Going Offline: 5 Ways to Use Location Intelligence for Online Business

September 17, 2018

Online retail sales now account for over 10 percent of total retail sales and are projected to grow to 17.5 percent of total retail sales worldwide by 2021. In the U.S., online mainstays Amazon and eBay together account for over 55 percent of online retail sales. Yet, traditional brick-and-mortar retailers, including Walmart, Home Depot and Best Buy, are increasingly capturing their share of online purchases as they build out their own online shopping experiences. At the same time, Amazon is venturing into brick-and-mortar retailing with its acquisition of Whole Foods. As consumers take their shopping online, and the line between online and brick-and-mortar retailers blurs, what can retailers do to remain competitive?
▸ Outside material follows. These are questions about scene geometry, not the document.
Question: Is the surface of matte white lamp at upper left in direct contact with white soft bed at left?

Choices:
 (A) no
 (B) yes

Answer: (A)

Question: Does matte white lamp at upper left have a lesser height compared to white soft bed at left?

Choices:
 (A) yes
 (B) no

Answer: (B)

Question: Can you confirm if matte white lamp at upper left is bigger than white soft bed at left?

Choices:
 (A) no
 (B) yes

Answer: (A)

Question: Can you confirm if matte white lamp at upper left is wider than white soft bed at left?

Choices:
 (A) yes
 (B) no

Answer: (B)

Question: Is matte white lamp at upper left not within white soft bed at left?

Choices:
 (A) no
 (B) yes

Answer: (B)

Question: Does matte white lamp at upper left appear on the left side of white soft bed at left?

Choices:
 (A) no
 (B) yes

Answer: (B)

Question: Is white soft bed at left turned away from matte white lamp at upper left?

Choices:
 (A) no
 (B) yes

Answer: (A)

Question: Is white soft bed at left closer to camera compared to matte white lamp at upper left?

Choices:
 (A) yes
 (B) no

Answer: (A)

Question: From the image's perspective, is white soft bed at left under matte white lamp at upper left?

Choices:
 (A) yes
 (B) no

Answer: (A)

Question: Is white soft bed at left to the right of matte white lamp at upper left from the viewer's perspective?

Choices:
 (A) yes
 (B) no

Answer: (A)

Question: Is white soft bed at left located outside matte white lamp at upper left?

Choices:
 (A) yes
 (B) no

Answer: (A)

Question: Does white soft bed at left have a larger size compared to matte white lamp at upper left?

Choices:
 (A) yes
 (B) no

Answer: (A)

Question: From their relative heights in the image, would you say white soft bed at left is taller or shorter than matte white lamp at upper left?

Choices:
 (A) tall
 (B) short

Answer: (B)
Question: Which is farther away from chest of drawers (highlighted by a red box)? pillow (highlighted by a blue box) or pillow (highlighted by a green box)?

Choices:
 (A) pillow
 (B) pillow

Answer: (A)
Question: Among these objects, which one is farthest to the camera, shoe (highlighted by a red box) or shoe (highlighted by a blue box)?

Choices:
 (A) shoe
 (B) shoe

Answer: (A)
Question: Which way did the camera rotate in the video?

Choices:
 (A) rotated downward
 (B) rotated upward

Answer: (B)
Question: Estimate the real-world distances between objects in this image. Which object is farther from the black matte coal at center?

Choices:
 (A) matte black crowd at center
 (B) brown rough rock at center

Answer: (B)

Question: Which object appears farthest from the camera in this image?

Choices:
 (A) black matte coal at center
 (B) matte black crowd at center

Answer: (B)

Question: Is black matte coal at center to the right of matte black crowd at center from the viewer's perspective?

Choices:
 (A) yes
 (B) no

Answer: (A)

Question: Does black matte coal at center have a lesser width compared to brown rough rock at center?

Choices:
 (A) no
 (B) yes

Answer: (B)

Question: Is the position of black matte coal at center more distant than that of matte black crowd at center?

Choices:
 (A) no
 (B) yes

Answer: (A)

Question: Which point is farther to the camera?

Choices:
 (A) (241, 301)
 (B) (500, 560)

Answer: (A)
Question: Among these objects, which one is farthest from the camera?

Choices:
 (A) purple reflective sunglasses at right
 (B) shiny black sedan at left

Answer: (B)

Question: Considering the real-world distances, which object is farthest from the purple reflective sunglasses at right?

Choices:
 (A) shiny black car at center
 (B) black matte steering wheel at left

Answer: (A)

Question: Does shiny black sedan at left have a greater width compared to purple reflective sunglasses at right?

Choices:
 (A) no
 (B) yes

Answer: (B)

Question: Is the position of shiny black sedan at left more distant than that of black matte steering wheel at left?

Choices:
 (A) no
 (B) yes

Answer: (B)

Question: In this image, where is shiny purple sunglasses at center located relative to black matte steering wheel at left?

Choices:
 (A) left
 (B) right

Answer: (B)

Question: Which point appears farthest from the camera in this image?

For online-only retailers, one answer may be in becoming a bit more like their terrestrial counterparts. Online businesses typically hold a wealth of information about their customers’ online activities but have little insight into who their customers are in the real world. Although online businesses have ready access to products purchased, pages viewed, and time spent on site, there is little opportunity to build a personal rapport, or to understand consumer behavior outside of past purchases. Aggregated, pseudonymous location data helps to close this gap and lets businesses of all kinds better understand their customers based on what they do in their daily lives.

Going Offline: 5 Ways to Use Location Intelligence for Online Business

What exactly can online businesses uniquely do with this information?

1. Get to Know Your Customers Better

Where people go and what they do in the real world gives us clues about their interests, lifestyles and passions. Using location intelligence, online retailers can augment their CRM systems with location-derived personas that reflect actual customer behavior, and reliably identify, for example, new or expectant parents, pet lovers, foodies, athletes and more. These location-informed insights let marketers design marketing programs and product promotions that better align with, and even complement, your customers’ lifestyle and key interests.

2. Improve Online Personalization

Chances are your online business is already using purchase data to personalize the customer experience on your website. But that personalization can be further refined with the addition of information about who your customers are in real life. Gravy’s location-derived insights make it easier to distinguish between a customer that’s a new parent, or someone who is buying a gift for an expectant friend. Or, use location intelligence to confidently recommend future purchases based on past, deterministic consumer behavior.

3. Discover Offline Competitors

With brick-and-mortar retailers investing more in their online shopping experience, online-only retailers must now consider both their online and offline competitors. Where do your customers shop in the physical world, and how do their store choices overlap with your offerings? When might they have purchased from you instead? By understanding where your customers shop in the real world, online retailers can better determine which local businesses are their brick-and-mortar competition, measure foot traffic trends, and even set the stage for conquesting campaigns.

4. Identifying Opportunities for Co-Marketing

By understanding the places and events that your customers visit, online retailers can also identify promising co-marketing and sponsorship opportunities. Do your customers often visit gyms or day spas? Frequently visited places that are complementary to your business might serve as distribution channels for your collateral or products, and even host sponsored events or pop-up shops. Considering a sponsorship for a local summer music festival? Location intelligence can help you choose the festival that attracts more of your target customers, helping you to maximize any return on your investment.

5. Pinpoint the Ideal Sport for a Brick-and-Mortar Presence

If your online business is considering a physical store, location intelligence can help to identify where to set up shop. Understand overall foot traffic patterns and volume, and the audience composition for a geo-fenced area before making any real estate decision. Using these insights, companies can better assess whether a location is a good fit with their customer base and corporate strategy. Does a short-listed store location attract people that look a lot like your best customers? If so, it may be a great area for your store – and if not, reaching the right kind of customer at that location may prove a challenge.

As more consumer spending takes place online – and more retailers become omnichannel in nature – retailers will need new and innovative ways to capture consumer mindshare and discretionary income. Location data that reveals where people go and what they do there provides valuable intelligence about consumer behaviors that can help any brand plan, predict and act. For online retailers, location-informed insights help to connect the dots between online activity and offline behavior, delivering a fuller, more complete picture of the customer and their buying journey. While we don’t know what 2019 will bring, we do know that insights derived from location intelligence and data should be front and center for strategic planning.